Jacques, François Gudin

1811 - 1889

Informations générales
  • Né le 12 septembre 1811 à Gacogne (Nièvre - France)
  • Décédé le 28 juin 1889 à Paris (Paris - France)

Mandats à l'Assemblée nationale ou à la Chambre des députés

Régime politique
Troisième République - Chambre des députés
Législature
Ire législature
Mandat
Du 20 février 1876 au 25 juin 1877
Département
Nièvre
Groupe
Gauche républicaine

Biographies

Biographie extraite du dictionnaire des parlementaires français de 1789 à 1889 (Adolphe Robert et Gaston Cougny)

Député de 1876 à 1877, né à Gacogne (Nièvre) le 12 septembre 1811, mort à Paris le 28 juin 1889, il acheta une étude d'avoué à Château-Chinon (Nièvre) en septembre 1836, devint plus tard président de la chambre des avoués et du bureau d'assistance judiciaire, et fit de l'opposition républicaine au gouvernement de Louis-Philippe.

Nommé sous-commissaire de la République dans l'arrondissement de Château-Chinon à la révolution de février, et chef de bataillon de la garde nationale de la ville, il continua, sans abandonner son étude d'avoué, de compter, sous le second Empire, parmi les membres en vue de l'opposition démocratique de son arrondissement.

La révolution du 4 septembre 1870 l'appela par intérim à la sous-préfecture de Château-Chinon ; il n'occupa ce poste que peu de temps, fut porté, aux élections du 8 février 1871 pour l'Assemblée nationale, sur la liste républicaine modérée de la Nièvre, et échoua avec 17,931 voix sur 64,512 votants.
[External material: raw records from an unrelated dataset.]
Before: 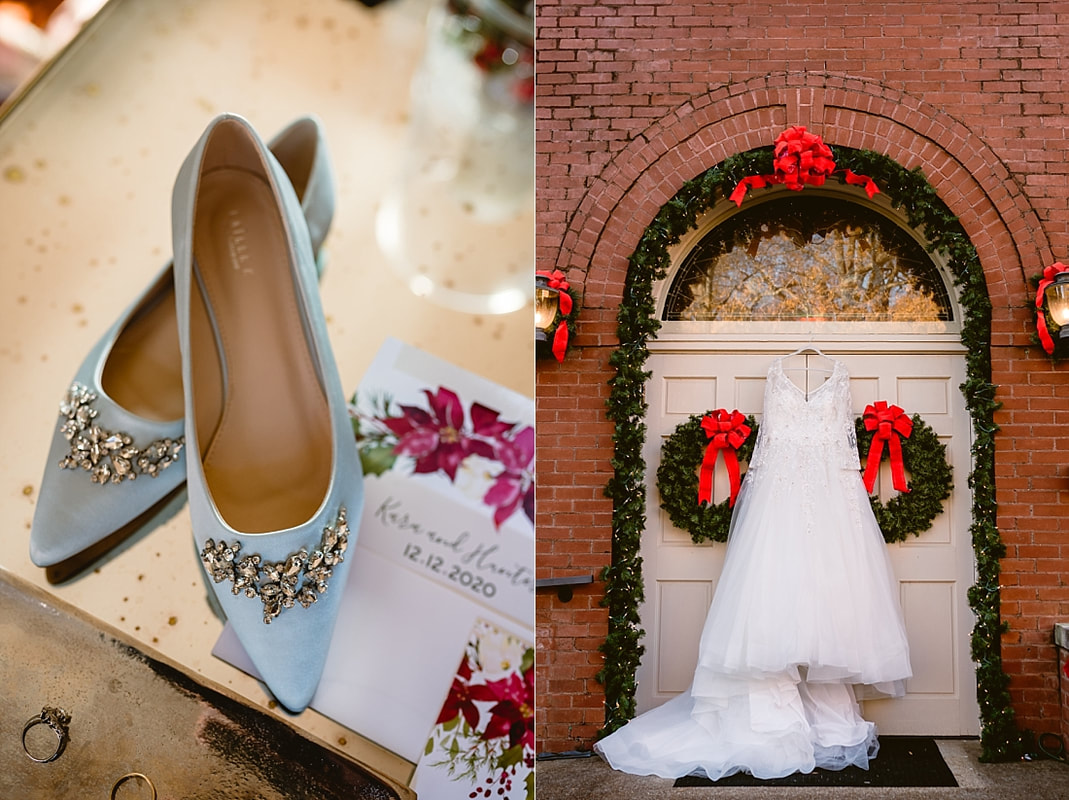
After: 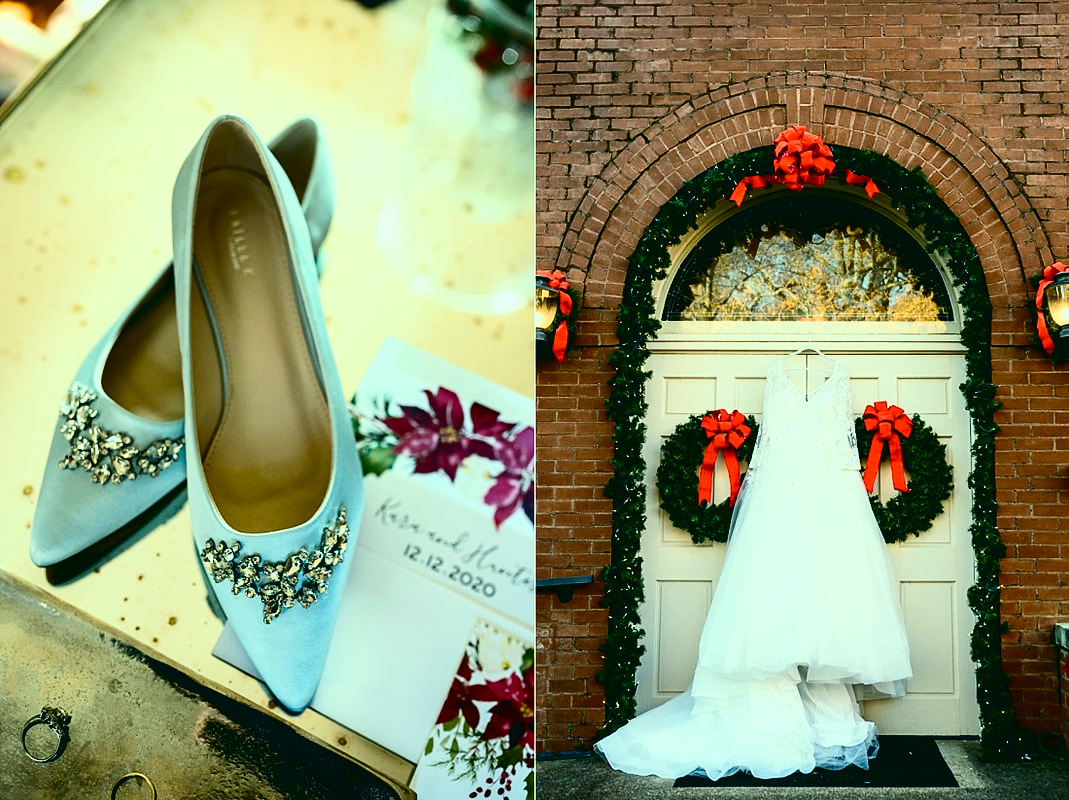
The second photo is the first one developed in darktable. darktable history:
contrast brightness saturation: contrast 0.333, brightness -0.083, saturation 0.171
exposure: black level correction 0, exposure 0.301 EV, compensate exposure bias true, compensate highlight preservation false
color correction: highlights a* -20.01, highlights b* 9.8, shadows a* -20.84, shadows b* -10.92
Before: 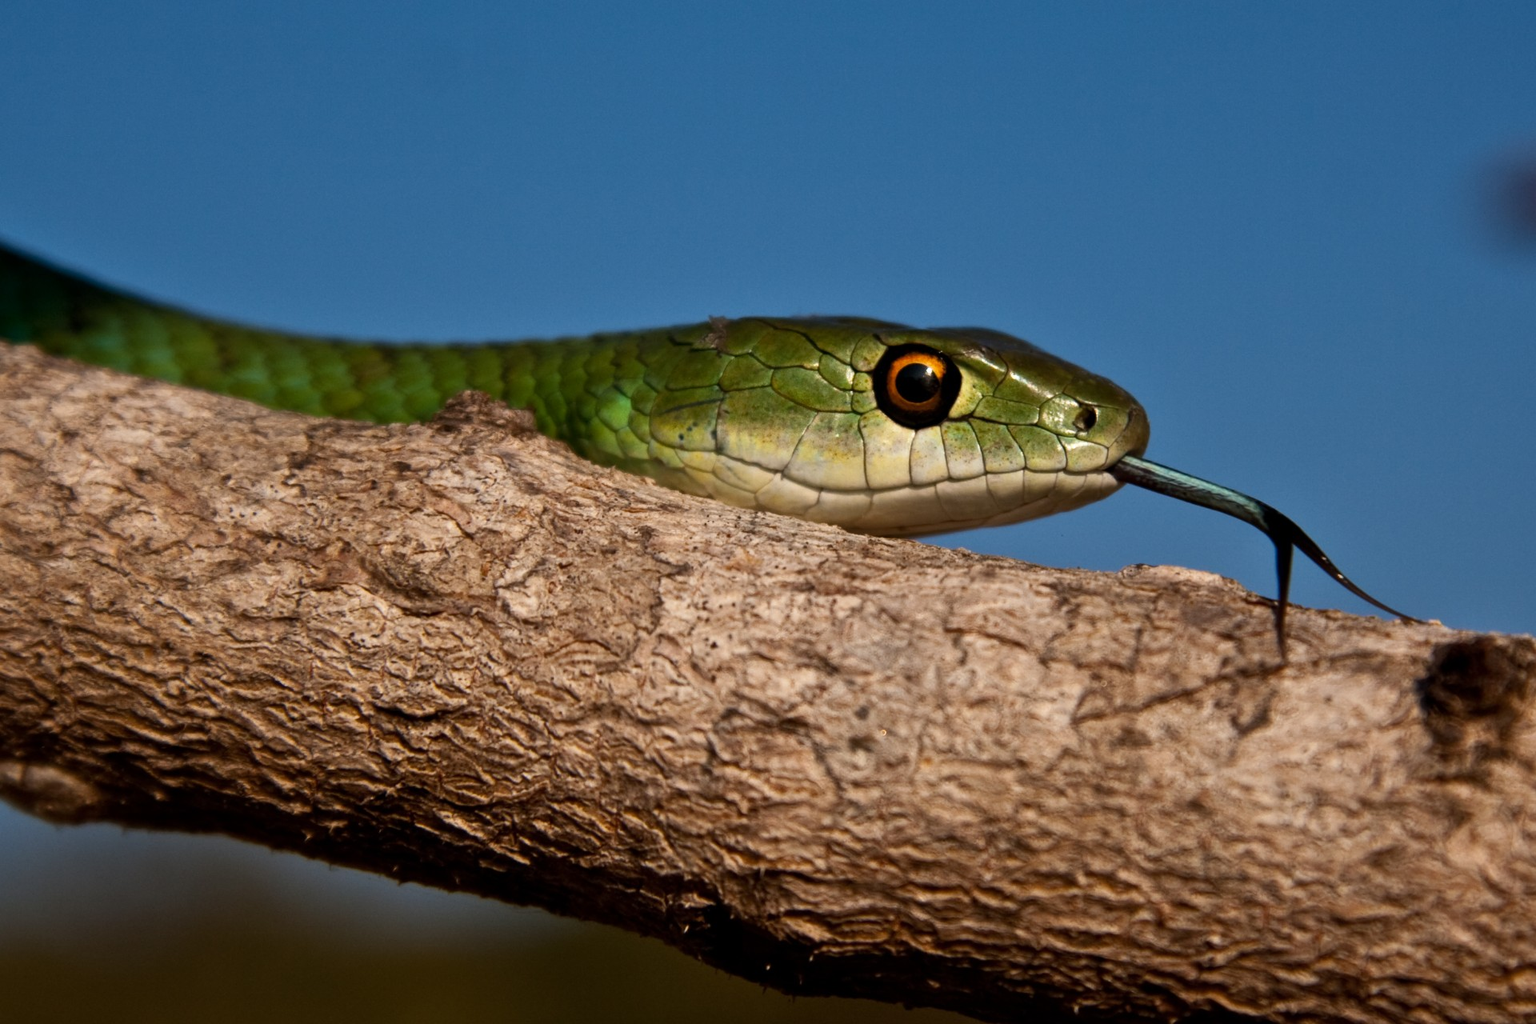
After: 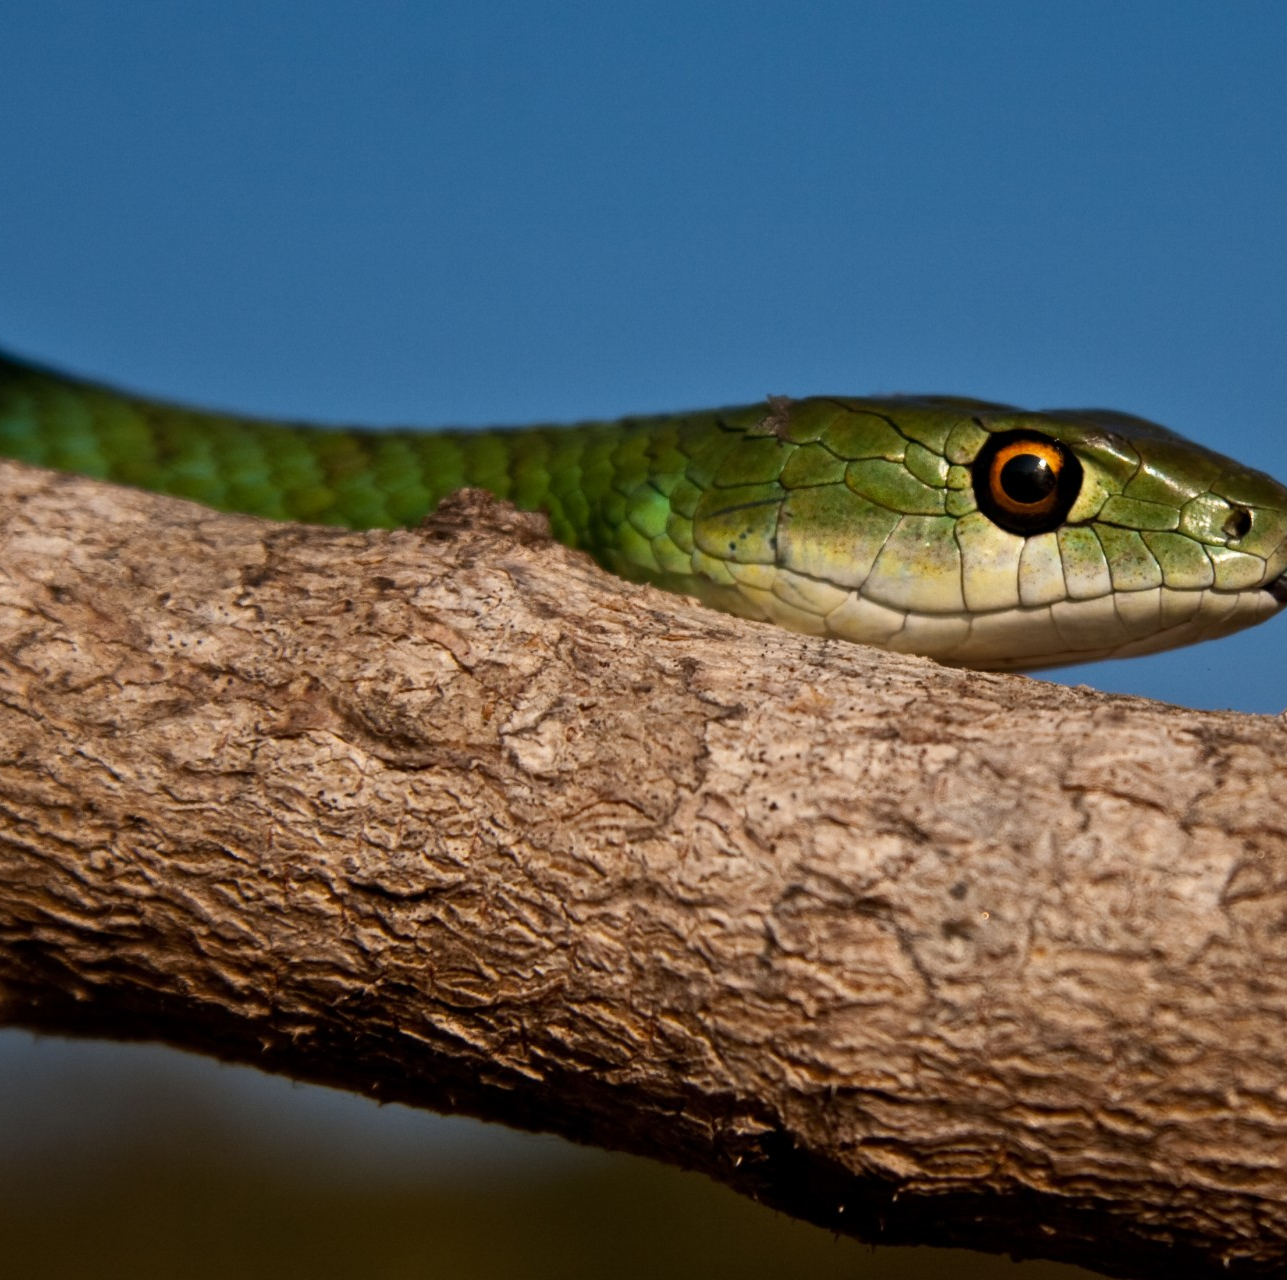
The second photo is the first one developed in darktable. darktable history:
crop and rotate: left 6.203%, right 26.733%
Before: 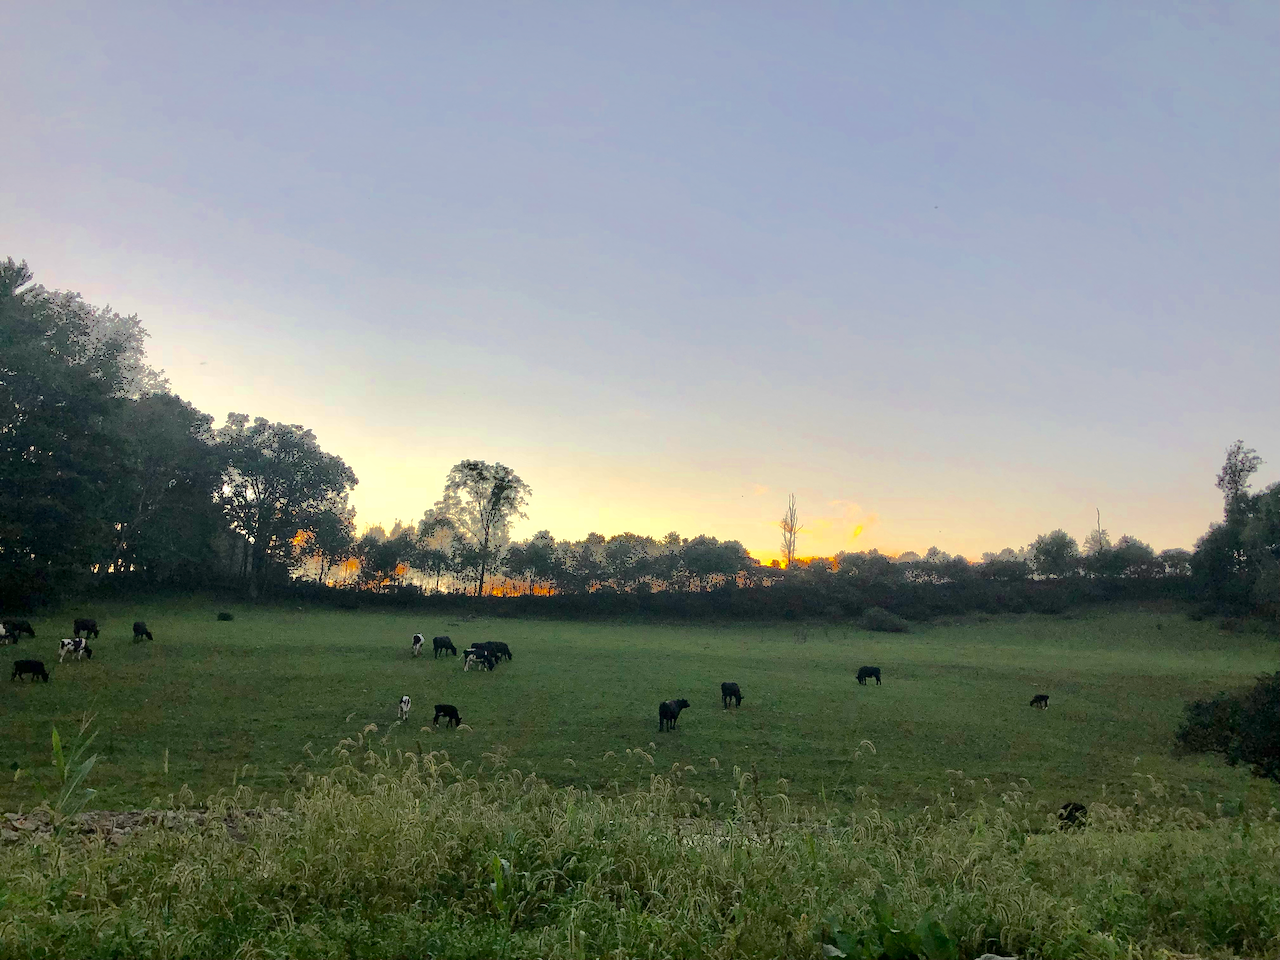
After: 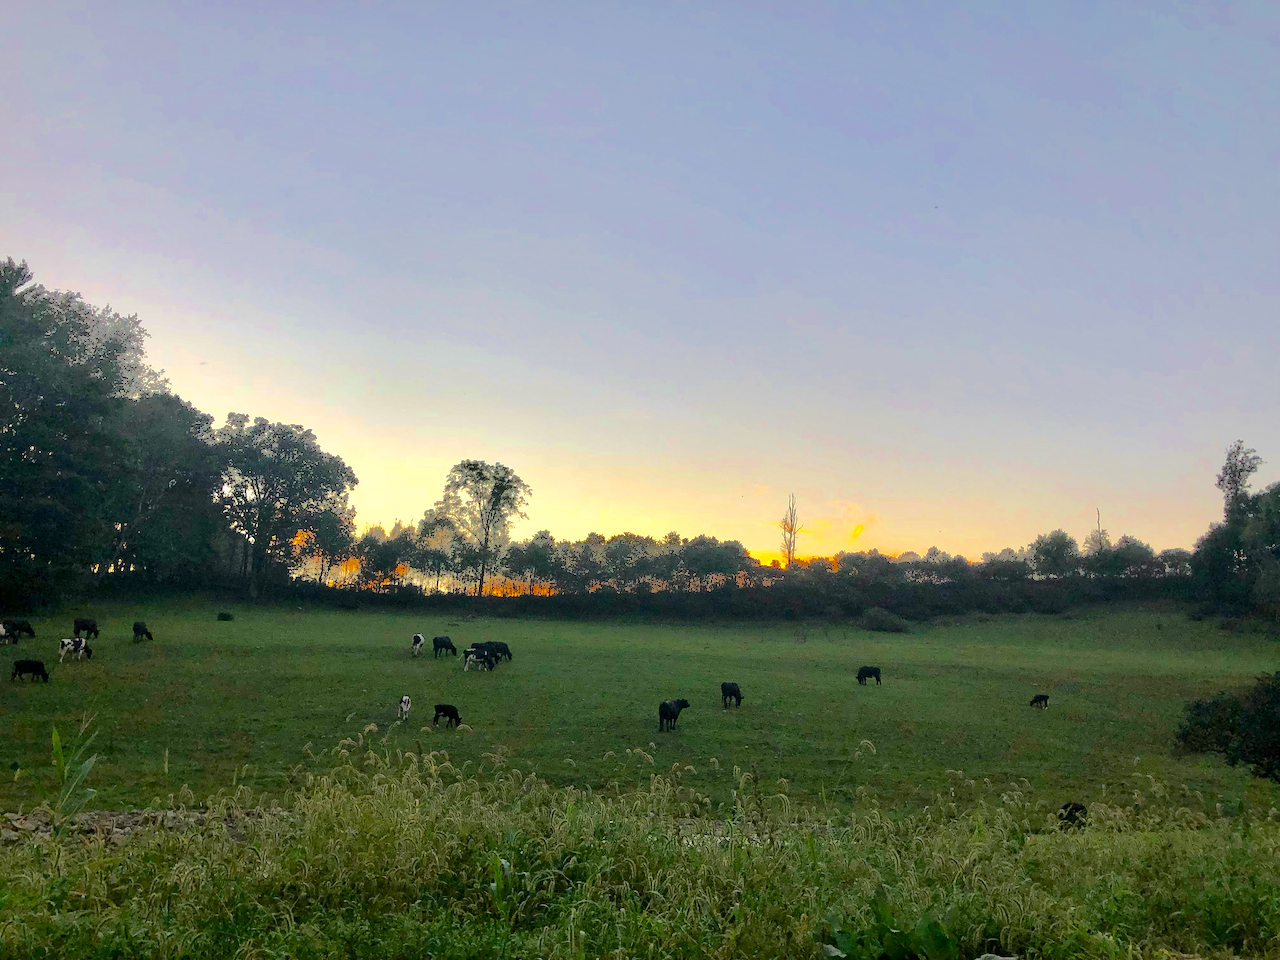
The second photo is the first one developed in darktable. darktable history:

Nommé maire de Château-Chinon le 4 avril 1872, il fut révoqué de ces fonctions par le ministère de Broglie (10 février 1874), et posa sa candidature républicaine à l'élection partielle du 24 mai 1874, destinée à pourvoir au remplacement du général Ducrot, démissionnaire; il échoua encore avec 32,109 voix contre 37,568 à l'élu, M. le baron de Bourgoing, candidat bonapartiste.

Les élections générales du 20 février 1876 furent plus favorables à M. Gudin; l'arrondissement de Château-Chinon l'élut député par 7,259 voix sur 14,133 votants et 48,486 inscrits, contre 6,793 voix au candidat conservateur, M. Gautherin. M. Gudin siégea à gauche, vota contre le ministère de Broglie et fut des 363.

Aux élections qui suivirent la dissolution de la Chambre, Gambetta, dont il était l'ami personnel, vint lui-même à Château-Chinon patronner sa candidature; cette intervention ne profita pas au candidat républicain qui fut battu, le 14 octobre 1877, à Château-Chinon, avec 7,185 voix, par M. le comte Albéric d'Espeuilles, candidat bonapartiste et officiel, élu par 8,256 suffrages. La majorité de la nouvelle Chambre invalida cette élection; mais les électeurs de Château-Chinon, convoqués à nouveau le 7 juillet 1878, confirmèrent à M. d'Espeuilles son mandat par 6.945 voix contre 6,739 à M. Gudin.

En 1882, M. Gudin fut nommé juge de paix du 10e arrondissement de Paris; la maladie à laquelle il succomba l'obligea de donner sa démission huit jours avant sa mort. M. Gudin était le beau-père de M. Magnien, député de Saône-et-Loire. Chevalier de la Légion d'honneur.